Currently, I have vault v1.0.3 configured with KV1 secret engine. We are planning to upgrade to latest vault, v1.8.x.
There are few things that I would like your input, suggestion on the following:
- (Knowing that skip upgrade works as per vault forum/discuss) Should I do skip upgrade from v1.0.3 to v1.8.x and keep KV1 secret engine? I don’t know if this possible.
- Or should I convert KV1 to KV2 on v1.0.3, test it out, and then upgrade to vault v1.8.x?
Also for upgrading KV1 to KV2, as per this how-to, I was thinking the following steps:
- Set up maintenance window
- To prepare for minimal downtime, duplicates all the existing ACL Rules (This is due the path different between KV1 and KV2 as per documentation above).

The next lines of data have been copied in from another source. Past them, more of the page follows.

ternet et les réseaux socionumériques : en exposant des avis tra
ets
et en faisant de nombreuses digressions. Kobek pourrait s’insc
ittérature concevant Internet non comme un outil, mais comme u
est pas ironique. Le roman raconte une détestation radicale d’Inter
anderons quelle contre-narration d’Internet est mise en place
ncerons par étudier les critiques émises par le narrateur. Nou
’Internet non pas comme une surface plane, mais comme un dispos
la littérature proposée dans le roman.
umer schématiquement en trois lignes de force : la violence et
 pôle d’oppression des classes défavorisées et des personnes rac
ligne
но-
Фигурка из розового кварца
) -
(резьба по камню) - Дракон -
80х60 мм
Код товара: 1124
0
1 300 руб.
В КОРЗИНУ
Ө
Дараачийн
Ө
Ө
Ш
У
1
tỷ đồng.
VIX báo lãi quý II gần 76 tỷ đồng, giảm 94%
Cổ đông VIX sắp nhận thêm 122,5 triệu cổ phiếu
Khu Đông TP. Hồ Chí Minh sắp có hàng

- Issue command to enable kv-2.
- Test it out (CLI and from the application that using it) using a new KV2 path.
- Once everything is OK, delete the old KV1 ACL Rules.

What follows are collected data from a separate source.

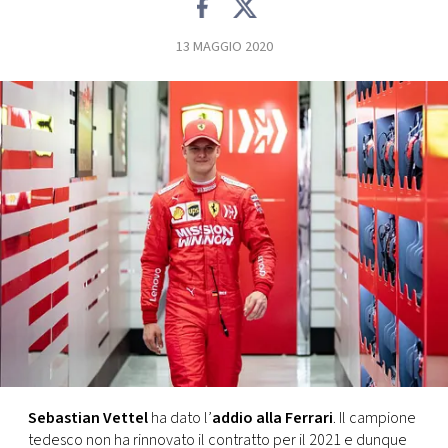
FOTO
13 MAGGIO 2020
CONCORSI
EVENTI
VIDEO
TV
PRINCIPATO
DI
MONACO
Sebastian Vettel
ha dato l’
addio alla Ferrari
. Il campione
RMC
tedesco non ha rinnovato il contratto per il 2021 e dunque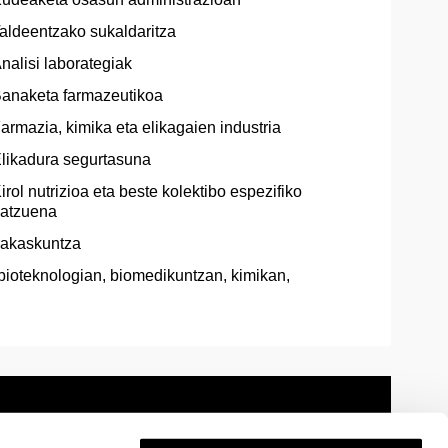
aldeentzako sukaldaritza
nalisi laborategiak
anaketa farmazeutikoa
armazia, kimika eta elikagaien industria
likadura segurtasuna
irol nutrizioa eta beste kolektibo espezifiko
atzuena
rakaskuntza
; bioteknologian, biomedikuntzan, kimikan,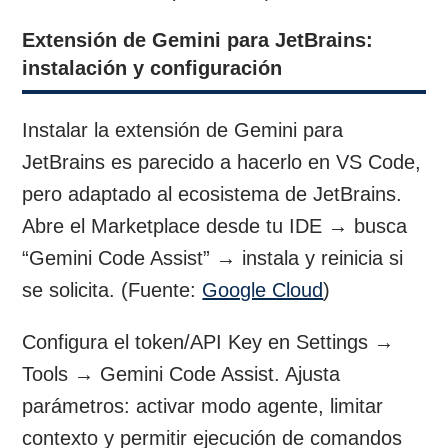
Extensión de Gemini para JetBrains:
instalación y configuración
Instalar la extensión de Gemini para
JetBrains es parecido a hacerlo en VS Code,
pero adaptado al ecosistema de JetBrains.
Abre el Marketplace desde tu IDE → busca
“Gemini Code Assist” → instala y reinicia si
se solicita. (Fuente:
Google Cloud
)
Configura el token/API Key en Settings →
Tools → Gemini Code Assist. Ajusta
parámetros: activar modo agente, limitar
contexto y permitir ejecución de comandos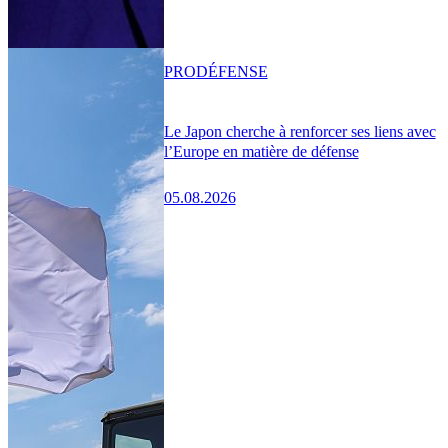
PRO
DÉFENSE
Le Japon cherche à renforcer ses liens avec
l’Europe en matière de défense
05.08.2026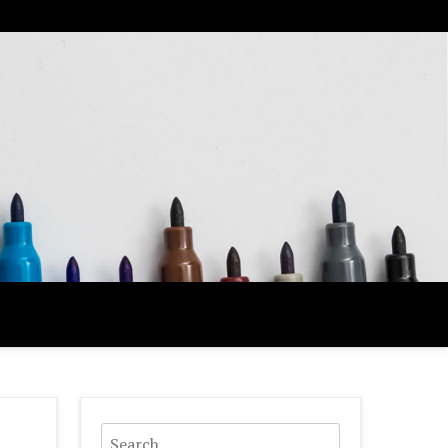
Search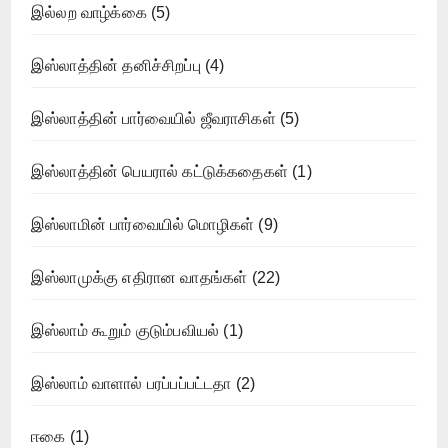
இல்லற வாழ்க்கை
(5)
இஸ்லாத்தின் தனிச்சிறப்பு
(4)
இஸ்லாத்தின் பார்வையில் ஜீவராசிகள்
(5)
இஸ்லாத்தின் பெயரால் கட்டுக்கதைகள்
(1)
இஸ்லாமின் பார்வையில் மொழிகள்
(9)
இஸ்லாமுக்கு எதிரான வாதங்கள்
(22)
இஸ்லாம் கூறும் குடும்பவியல்
(1)
இஸ்லாம் வாளால் பரப்பப்பட்டதா
(2)
ஈகை
(1)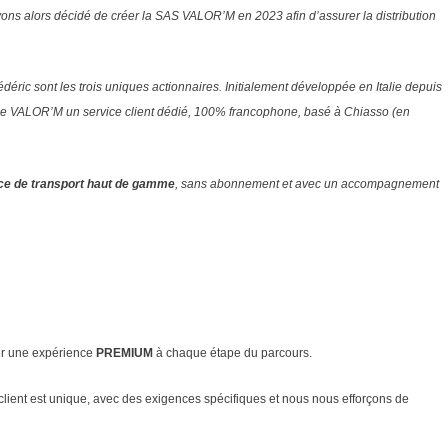
ns alors décidé de créer la SAS VALOR’M en 2023 afin d’assurer la distribution
édéric sont les trois uniques actionnaires.
Initialement développée en Italie depuis
n de VALOR’M un service client dédié, 100% francophone, basé à Chiasso (en
ce de transport haut de gamme
, sans abonnement et avec un accompagnement
éer une expérience
PREMIUM
à chaque étape du parcours.
lient est unique, avec des exigences spécifiques et nous nous efforçons de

Let me know if the above is “good enough” to either the upgrade to v1.8.x and migrate to KV2.
Your storage backend is probably more important during this upgrade than vault’s upgrade.
!!Backup your data!! COPY the data to a remote location!
For vault – what you can do is join new Vault instances at 1.8 to your cluster, then step-down the old one and have the 1.8 become leader … and shutdown your old instance.
If you’re upgrading your backend and vault then I would just setup a whole new instance of 1.8+storage … With that you can do a storage migration from the old instance to the new instance. Test the new and if everything works then shutdown the old one.
kv → kv2 is simply and does not need to be involved in your “upgrade”. It can be done at any time (I’d suggest waiting until your 1.8 instance is up and running and do a ‘enable-versioning’, and that’ll change it to kv-v2.
Thanks @aram for the input. Really appreciate that.
Currently, I have 3 Pods with vault v1.0.3. Based on your comment, if I want to upgrade vault to v1.8.x:
- Spin up 1 Pod with vault v1.8.
- Join that newly created vault v1.8 Pod to the pool as worker.
- Step down the old vault v1.0.3 Pods.
- From the above step, newly created vault v1.8 Pod will become a leader.
- Create 2 additional vault v1.8 Pods that will be workers.
Let me know if the above steps are incorrect.
For kv → kv2 since the new
data/ path is introduced, I still have to duplicate all my ACL Rules by adding
data/ path, right?
Don’t forget about your storage. That could be a much more complicated process - depending on what it is.
Yes, the steps of the vault upgrade are correct.
After you add ‘enable-versioning’ then yes, your policies do need replace 'kv/ with ‘kv/data/’ AND ‘kv/metadata/’ .
Not to be pedantic, but just to get the terminology right … they names are “leader” and “standby”, rather than “leader” and “worker”.
For backend storage, I am using Multi-regional GCP bucket.
@aram could you elaborate a bit on the possibility of complicated process on the storage?
I am using OSS vault. I don’t think OSS vault support Replication (Leader/Follower). When you mentioned Leader/Follower, were you referring to OSS or Enterprise Vault?
I’m going to assume you mean GCS (Google Cloud Storage)? In that case nevermind on the storage upgrades. I had assumed it was consul or a database since that’s the out of the box recommendation from Hashicorp.
As far as the leader/standby, I think you’re confusing raft vs. replication. You always want to have an n+1 number of vault instances available, one is the leader node, the rest are standby nodes. The standby nodes act as read-only caches and can answer most requests from client nodes, the leader node is responsible for any write-operations, storage updates, raft status, etc. As far as I understand it this is included in the OSS license. (minimum recommended is 3 nodes, 5 is better)
DR = Disaster recovery is an Enterprise feature, used to fail over a primary instance to a DR site. It’s a cold-standby and does replicate the data, however it isn’t active and cannot respond to any queries.
Replication = as in performance replicator is also an Enterprise feature and requires a separate instance license. These are again read-only nodes that can also manage their own client leases, and only need to go to the primary instance when an update happens. It reduces the load on the primary instance+leader node, shortens the latency, provides a locally cached set of the secrets.